Physical activity (PA) may modify risks of late effects after cancer. We aimed to examine levels of PA and sedentary time (ST) in a large, international sample of adolescent childhood cancer survivors in relation to sociodemographic and cancer-related factors and compare levels of PA and ST to reference cohorts.
Survivors from any cancer diagnosis who had completed cancer treatment ≥1 year ago, aged 9 to 16 years, were eligible for the multicenter Physical Activity in Childhood Cancer Survivors study. PA and ST were measured by ActiGraph GT3X+ accelerometers. We performed linear regression analyses to assess factors associated with moderate-to-vigorous PA (MVPA) and ST, and compared marginal means of total PA, MVPA, and ST in 432 survivors to sex- and age-stratified references (2-year intervals) using immediate t-tests for aggregated data.

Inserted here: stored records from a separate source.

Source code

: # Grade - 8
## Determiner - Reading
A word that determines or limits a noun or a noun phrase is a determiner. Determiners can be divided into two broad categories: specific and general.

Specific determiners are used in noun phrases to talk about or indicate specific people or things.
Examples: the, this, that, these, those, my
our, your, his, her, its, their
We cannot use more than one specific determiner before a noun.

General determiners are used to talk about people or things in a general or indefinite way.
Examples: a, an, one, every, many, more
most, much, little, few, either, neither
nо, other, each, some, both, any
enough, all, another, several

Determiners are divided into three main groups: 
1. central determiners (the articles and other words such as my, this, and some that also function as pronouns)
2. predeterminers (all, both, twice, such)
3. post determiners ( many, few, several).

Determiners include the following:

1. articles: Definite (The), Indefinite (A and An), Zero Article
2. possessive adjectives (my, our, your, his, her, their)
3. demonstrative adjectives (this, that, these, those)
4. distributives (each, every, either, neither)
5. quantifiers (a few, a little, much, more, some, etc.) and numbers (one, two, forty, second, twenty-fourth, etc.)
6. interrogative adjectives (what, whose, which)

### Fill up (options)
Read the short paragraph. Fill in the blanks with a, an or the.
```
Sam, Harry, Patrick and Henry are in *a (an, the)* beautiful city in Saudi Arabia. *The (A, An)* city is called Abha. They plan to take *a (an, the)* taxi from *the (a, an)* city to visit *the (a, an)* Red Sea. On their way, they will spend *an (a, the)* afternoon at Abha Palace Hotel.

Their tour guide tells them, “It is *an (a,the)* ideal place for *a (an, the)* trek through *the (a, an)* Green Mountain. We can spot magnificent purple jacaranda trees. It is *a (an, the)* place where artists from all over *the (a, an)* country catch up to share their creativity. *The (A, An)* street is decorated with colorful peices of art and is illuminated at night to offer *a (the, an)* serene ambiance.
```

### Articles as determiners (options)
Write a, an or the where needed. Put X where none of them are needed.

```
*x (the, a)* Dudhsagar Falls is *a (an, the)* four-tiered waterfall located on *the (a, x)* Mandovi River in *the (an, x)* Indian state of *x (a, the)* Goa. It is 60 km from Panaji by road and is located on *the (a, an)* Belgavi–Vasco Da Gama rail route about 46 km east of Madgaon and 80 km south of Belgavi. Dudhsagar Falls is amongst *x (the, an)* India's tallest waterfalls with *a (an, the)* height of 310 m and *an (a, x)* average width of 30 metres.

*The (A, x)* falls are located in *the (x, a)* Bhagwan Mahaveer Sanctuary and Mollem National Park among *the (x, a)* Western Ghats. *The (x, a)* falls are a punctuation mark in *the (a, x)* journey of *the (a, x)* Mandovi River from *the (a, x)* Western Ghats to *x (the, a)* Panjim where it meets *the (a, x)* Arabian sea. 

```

Among survivors, 34% fulfilled the World Health Organization’s PA recommendation of ≥60 min of daily MVPA on average and their ST was 8.7 hours per day. Being female, older, overweight, a survivor of central nervous system tumor, or having experienced relapse were associated with lower MVPA and/or higher ST. Generally, male survivors spent less time in MVPA compared with references, whereas female survivors had similar levels. Both male and female survivors had higher ST than references in nearly all age groups.
The low PA and high ST in this large sample of adolescent childhood cancer survivors is worrisome. Combined, our results call for targeted interventions addressing both PA and ST in follow-up care after childhood cancer.